═══ Material supplied ═══

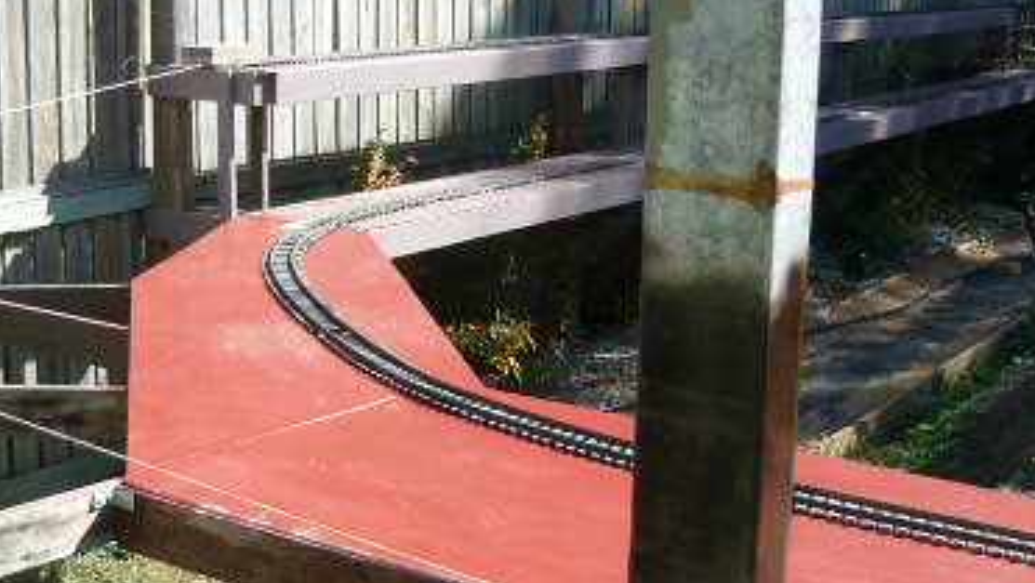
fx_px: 1702
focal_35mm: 62
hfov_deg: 33.4
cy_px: 324
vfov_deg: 19.4
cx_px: 307
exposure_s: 1/500
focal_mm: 5.5
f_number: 2.8
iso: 100
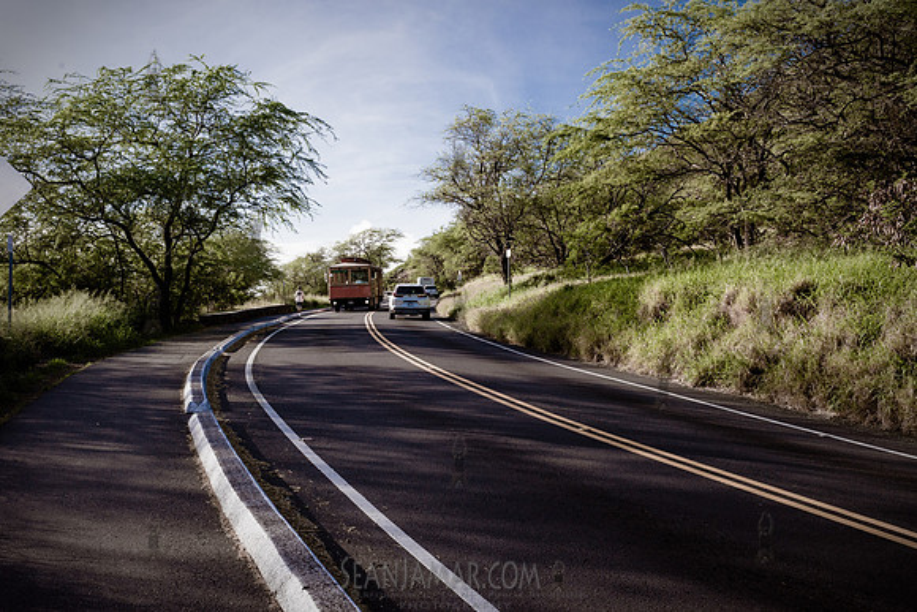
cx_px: 458
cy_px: 306
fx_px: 892
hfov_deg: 54.4
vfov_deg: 37.9
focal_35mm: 35
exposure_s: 1/320
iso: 1000
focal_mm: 35
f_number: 11
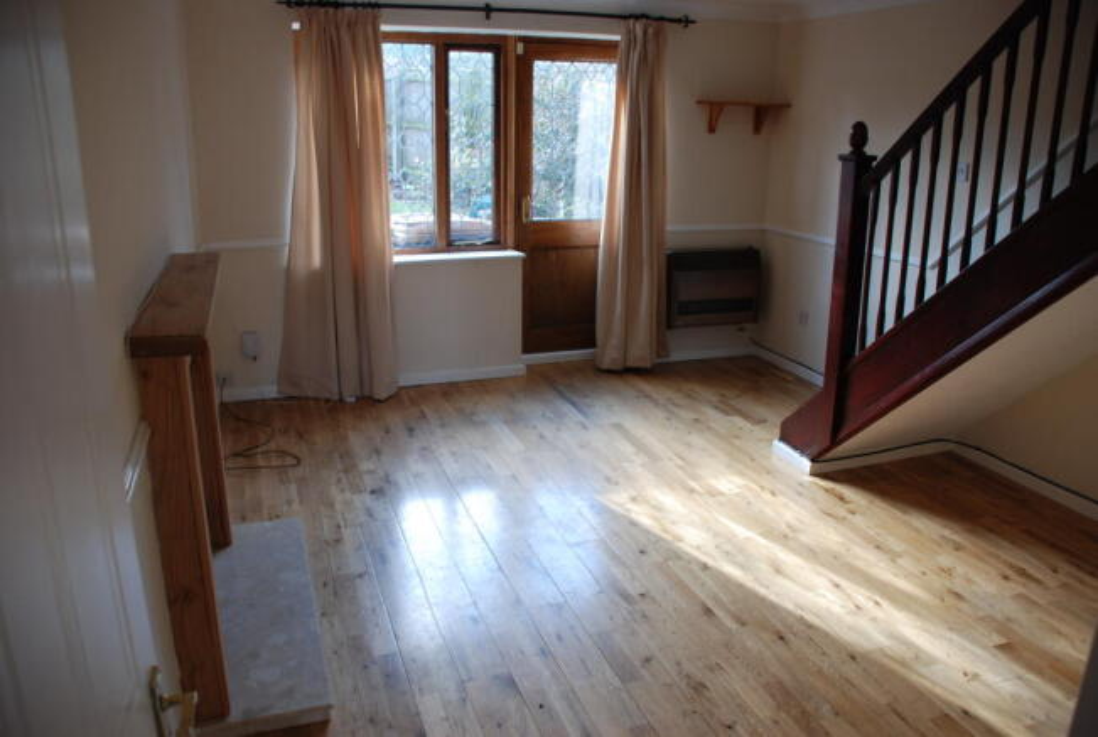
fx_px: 825
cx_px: 549
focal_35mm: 27
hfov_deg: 67.3
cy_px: 368
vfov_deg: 48.1
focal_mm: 18
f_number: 3.5
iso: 200
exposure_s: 1/40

═══

** Your goal **
Beginning with the line containing "focal_35mm: 35" and ending with the last line of the data above, repeat each line exactly. Include no pictures and no other lines.

** Response box **
focal_35mm: 35
exposure_s: 1/320
iso: 1000
focal_mm: 35
f_number: 11
fx_px: 825
cx_px: 549
focal_35mm: 27
hfov_deg: 67.3
cy_px: 368
vfov_deg: 48.1
focal_mm: 18
f_number: 3.5
iso: 200
exposure_s: 1/40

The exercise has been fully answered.